Another Advent Reflection

I am always surprised to learn that there are faithful Christians, many of whom have been members of churches all of their lives, who don’t know that he story of the baby in a manger is not reported in all four Gospels. It appears only in Luke. Matthew begins with a genealogy and gains its place in the Christmas narrative by being the only Gospel that reports the visit of the Magi. Mark is in a hurry to tell the story and begins with Isaiah’s prediction about John the baptizer and his ministry in the wilderness. The Gospel of John begins with a beautiful, poetic, and very Greek prologue. Only Luke tells the story of Mary’s pregnancy, delivery and the location of the baby.

We, however, really like that story. We like it so much that we’ve added characters. Many people believe that there is an innkeeper who offers a stable when the public accommodation isn’t full. That really isn’t what the Gospel says. It says that Mary placed the baby in a manger because there was no room for them in the inn. Mary and Joseph never were people who would have been staying in a public accommodation. They didn’t have that kind of money. They were staying with family. Bethlehem was, after all, the town from which Joseph’s family had come. The Inn was the guest room. Most simple homes in that region at that time had two rooms. The homes were built on hillsides and the upper room was the usual place for guests to stay. The lower room is where the animals came in when the weather was bad. The upper room was full. The baby was born in the lower room. There was no cow. Cows were too expensive for those people. The sheep were out in the fields that night with the shepherds. You can read about it just a few verses later.

But we love not only the story as it is told int he Bible. We love our own versions of the story, as portrayed in the pageants of our childhood.

So, as Advent draws to its conclusion this year, I have been thinking about what the Gospel really says. After all, this is year 3 in our lectionary cycle - the year that more of our Gospel readings come from Luke than the other three.

Luke starts out by that “many have undertaken to set down an orderly account of the events.” In the third verse of his Gospel he states, “I too decided, after investigating everything carefully from the very first, to write an orderly account for you.”

That is all well and good for Luke, but I must confess that I’m not too good at orderly reports. I’m basically a storyteller and I often get the order of events mixed up. Anyone who knows me will report that my office is not an orderly place. I thrive on a bit of disorder. Regular readers of my journal will note that I flit from topic to topic without any apparent rhyme or reason.

And I am convinced that those who are writing orderly accounts are few and far between these days. In fact, I’m not sure I can name many. The news organizations seem to bounce from chaos to chaos, reporting event after event as if they cannot remember what happened yesterday. Our government skips from scandal to crisis and back to scandal so quickly that it spins my head and not in a good way. We need an orderly account. Luke’s opening was enough to keep me reading.

As I read along, I see that Zechariah, being a priest, has the courage, or the gall, to ask an angel a question, wondering how a couple of oldsters like him and his wife could achieve a pregnancy.
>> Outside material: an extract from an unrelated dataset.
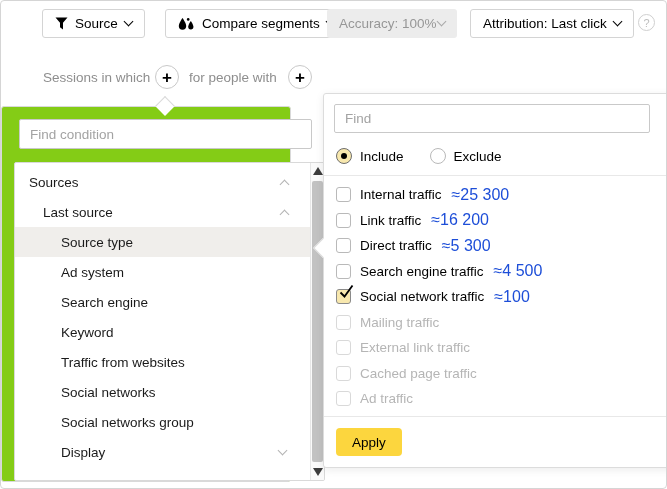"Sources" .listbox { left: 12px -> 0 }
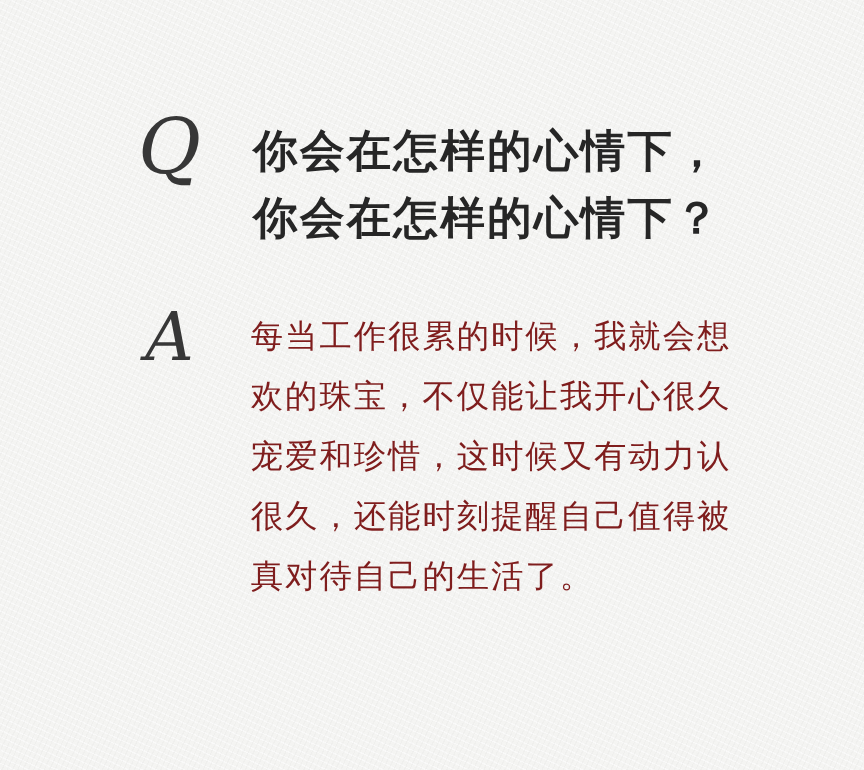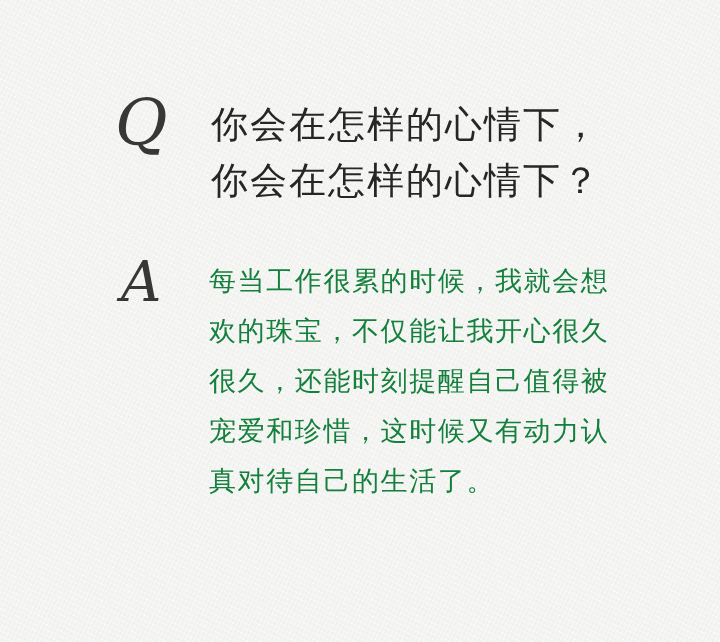"你会在怎样的心情下，" .question-block { font-weight: 400 -> 700 }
He thought they were past the age when that kind of thing happened. Luke reports that “both were getting on in years.” Zechariah repeats the author’s opinion, “For I am an old man, and my wife is getting on in years.” The angel, figuring that Zechariah didn’t believe the prophecy, informed him that he was going to “become mute, unable to speak, until the day these things occur.”

I’ve never been struck dumb. I’ve had a frog in my throat. I’ve had a grumble in my speech. I’ve been beset with coughing fits. I’m well aware that losing the ability to speak is not an easy thing for a preacher. Once when I reacted to a medicine by developing a cough, I reminded my doctor that I earn my living by speaking in public. The medicine was changed and I remained employed. Zechariah apparently spent a few months on a silent retreat. They say it is good for listening and learning and contemplation.

I tried an experiment. I watched a group of recent news videos on my computer with the sound turned off. Instead of angry, the people begin to look like they are suffering. Current events videos without the sound tend to make me feel sorry for those I’m watching - even the ones I call idiots when watching with the sound turned on. Silence, it appears, reveals our pain.

Later in the Gospel, when Mary talks to the angel, she too asks, “How will this be?” She doesn’t get struck dumb. She gets an explanation, though how believable that explanation really is to her is not very clear. “The Holy Spirit will come upon you.”

The line I really like from the Advent stories in Luke is about Mary. “Mary treasured up all these things.” (Luke 2:19)

That, it seems to me, is a very valuable skill. I’m not sure that I know how to treasure up all of these things. I treasure the moments when I received news of the coming of grandchildren. I treasure up the times I get to spend with them. I treasure up the stories I hear from the people in the congregation I serve. I’ve got a heart and a brain full of treasured memories.

So as we come to the end of Advent, my resolution is to turn down the sound and try to remember the treasures more clearly. Who knows, maybe there are treasures worth remembering in the faces of those who normally fill our lives with so much noise.